Com relatos sobre encontros com pesquisadores em diversas partes do mundo, a obra traz uma perturbadora revelação: entre a comunidade científica, há muito se esperava uma pandemia com os contornos da Covid-19. Eles a chamavam The Next Big One [A próxima grande] e Quammen não tem dúvidas de que a crise que vivemos agora se enquadra nesta categoria.
“Eu não sei se esta é “a grande”, mas certamente é uma das grandes, pois já causou muitos danos”, o autor comenta em uma entrevista exclusiva ao InfoAmazonia desde sua casa em Bozeman, no estado de Montana (Estados Unidos).
Quammen também falou sobre as condições para o surgimento de patógenos como o coronavírus e garante que o que ocorre no momento na Amazônia, com a avanço de garimpos e abertura de estradas madeireiras, é um cenário muito similar ao que viu nas florestas da África Central, onde surgiu o ebola.

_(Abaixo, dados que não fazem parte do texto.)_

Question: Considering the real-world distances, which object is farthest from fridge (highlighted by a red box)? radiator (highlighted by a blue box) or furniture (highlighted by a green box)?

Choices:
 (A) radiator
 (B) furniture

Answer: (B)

Leia abaixo a entrevista completa.
Estou curioso em saber o quê você sentiu quando soube do novo coronavírus, por ter alertado muitos anos antes de que isso poderia acontecer. Não creio que tenha ficado surpreso, certo?
David Quammen – Eu definitivamente não fiquei surpreso, eu previ algo como isso no meu livro oito anos atrás. E a única razão pela qual eu fiz esta previsão foi porque os cientistas com os quais eu estava conversando fizeram estas previsões. Então, quando eu ouvi em janeiro que um novo coronavírus havia surgido na China, saído de um mercado de vida selvagem, a única coisa que me surpreendeu foi o quanto estávamos despreparados. Me deixou frustrado e preocupado. Eu me encontrei por acaso com um amigo na semana passada e ele me perguntou: “Como você se sente tendo previsto tudo isso?”. Respondi a ele que preferiria estar errado. Desejaria que os cientistas que ouvi estivessem errados.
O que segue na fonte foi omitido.